= My Love, My Love =

Popular song published in 1953

"My Love, My Love" is a popular song. It was composed by Nicholas Acquaviva with lyrics by Bob Haymes and published in 1953.

== Versions ==

The biggest hit version was done by Joni James and released in July, 1953 for MGM Records. It reached No. 8 in the Billboard charts. The song's composer, Nick Acquaviva, was the brother of conductor-composer Tony Acquaviva, who was married to James.

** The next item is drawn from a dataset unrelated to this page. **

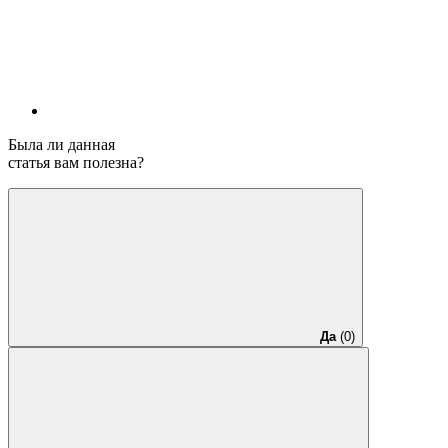
Была ли данная
статья вам полезна?
Да
(0)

Bing Crosby recorded it for Decca Records on December 31, 1953 and it was also included on his LP Bing Sings the Hits. The song was also recorded in the United Kingdom by Alma Cogan the same year. Other recordings were by Connie Francis (recorded in 1960 and included on the album Songs to a Swinging Band (1961), and she also performed it on the Ed Sullivan Show. And included in the 1996 box set Kissin', Twistin', Goin' Where the Boys Are.) and by Julie London (released as a single in 1961). The American musical group of doo-wop style, The Duprees, issued a version as a single in 1968.

Alberto Semprini, on piano with rhythm accompaniment, recorded it in London on October 13, 1953 as the second melody of the medley "Dancing to the piano (No. 22) - Hit medley of waltzes" along with "Vaya con Dios" and "The Melba Waltz". The medley was released by EMI on the His Master's Voice label as catalog number B10592.